Would you want links or markers or indications that other works by the same
author are available? should that be available only from an author index or
would you want it somehow tied to the text file or files?
How would you prefer to see information about different printings of the
same text handled? layered into a single file but separable because of
mark-up? each version in a separate file with links indicated to the other
versions of the same file? a single text file followed by a list of the
emendations in each of the other printings of that text?
How much (if any) ancillary material would you like to see provided (chronology,
links with other authors of the period, etc.), especially for texts you expect
students to work with or that you're unfamiliar with?
For prose texts, again, how would you prefer to see them organized and indexed?

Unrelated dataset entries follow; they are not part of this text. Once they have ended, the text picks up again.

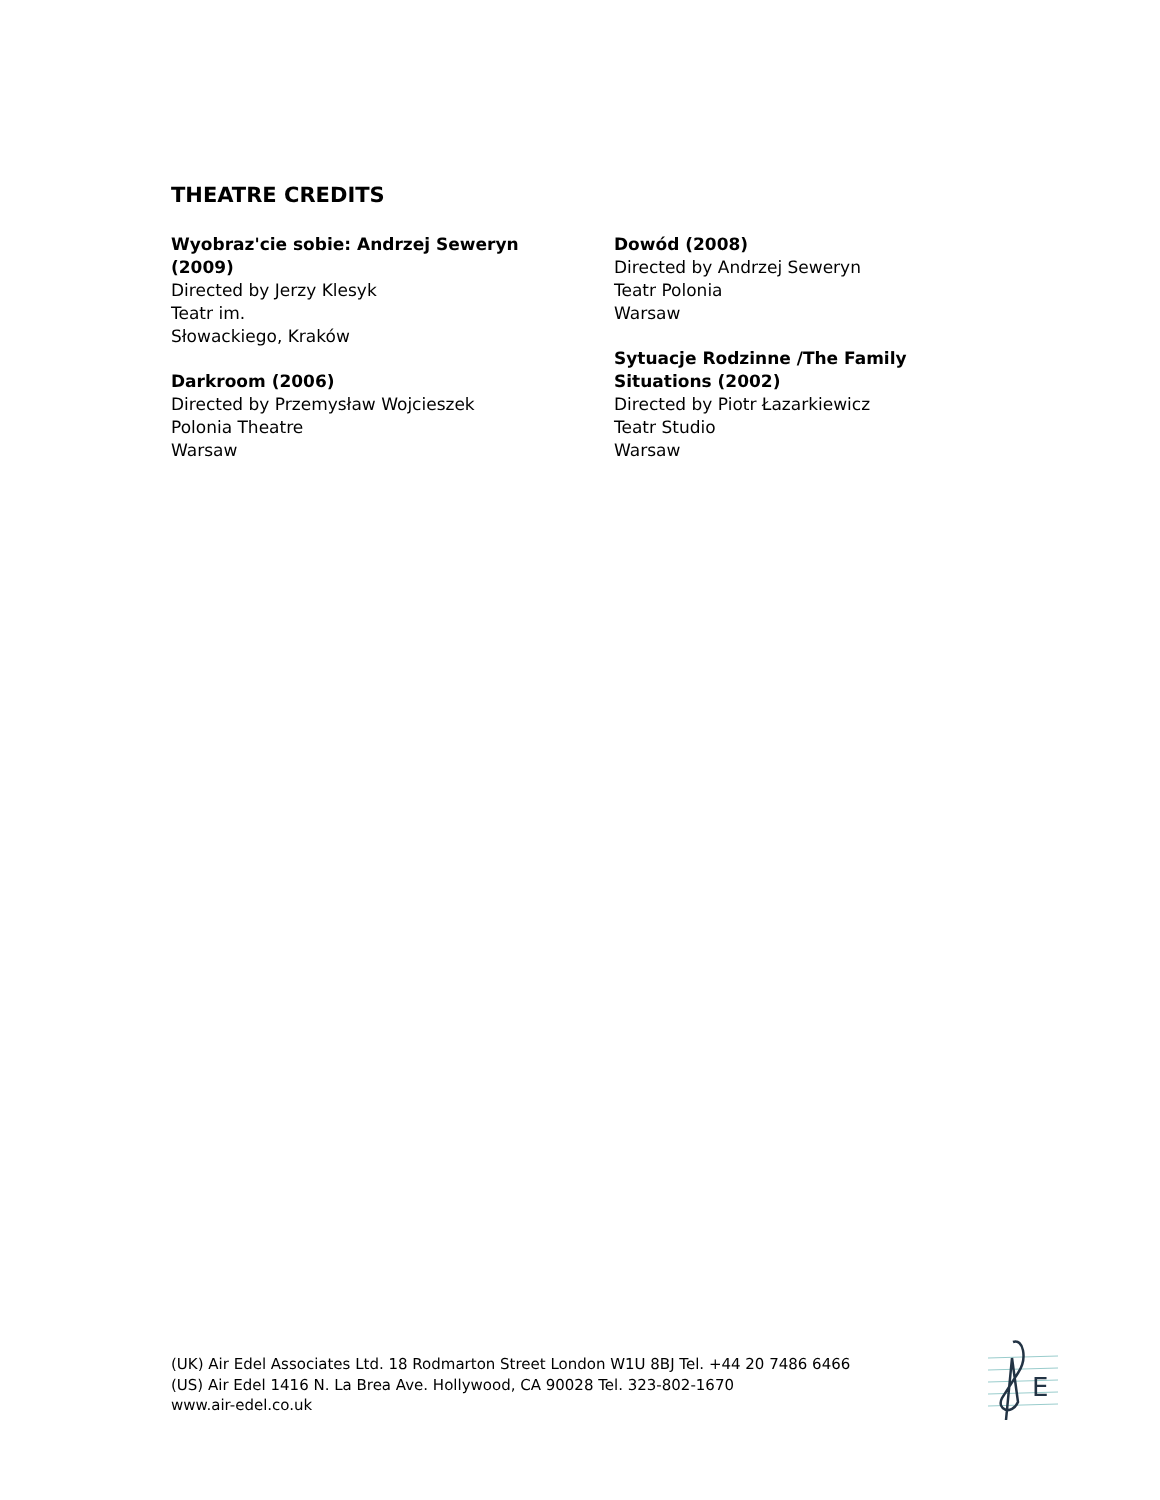THEATRE CREDITS
Wyobraz'cie sobie: Andrzej Seweryn (2009)
Directed by Jerzy Klesyk
Teatr im.
Słowackiego, Kraków
Darkroom (2006)
Directed by Przemysław Wojcieszek
Polonia Theatre
Warsaw
Dowód (2008)
Directed by Andrzej Seweryn
Teatr Polonia
Warsaw
Sytuacje Rodzinne /The Family Situations (2002)
Directed by Piotr Łazarkiewicz
Teatr Studio
Warsaw
(UK) Air Edel Associates Ltd. 18 Rodmarton Street London W1U 8BJ Tel. +44 20 7486 6466
(US) Air Edel 1416 N. La Brea Ave. Hollywood, CA 90028 Tel. 323-802-1670
www.air-edel.co.uk
E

Do you have different standards for works that you're familiar with as opposed
to works you're not?
What would Charles Faulhaber's "sophisticated text analysis" program do? If
you had the say of it, what might it include? what features of the texts
would you want that text analysis program to be able to find and do something
with? or would you prefer that it operate on raw text?
Peter Graham refers to the problems of using texts that are out of copyright.
What if there's not (and never has been) a thoroughly edited version of a
particular text? What (if any) features from a collated edition might you
find important in an electronic version of that text?
How important is screen display? the ability to download a version of the
text?
What's important to you that I'm forgetting?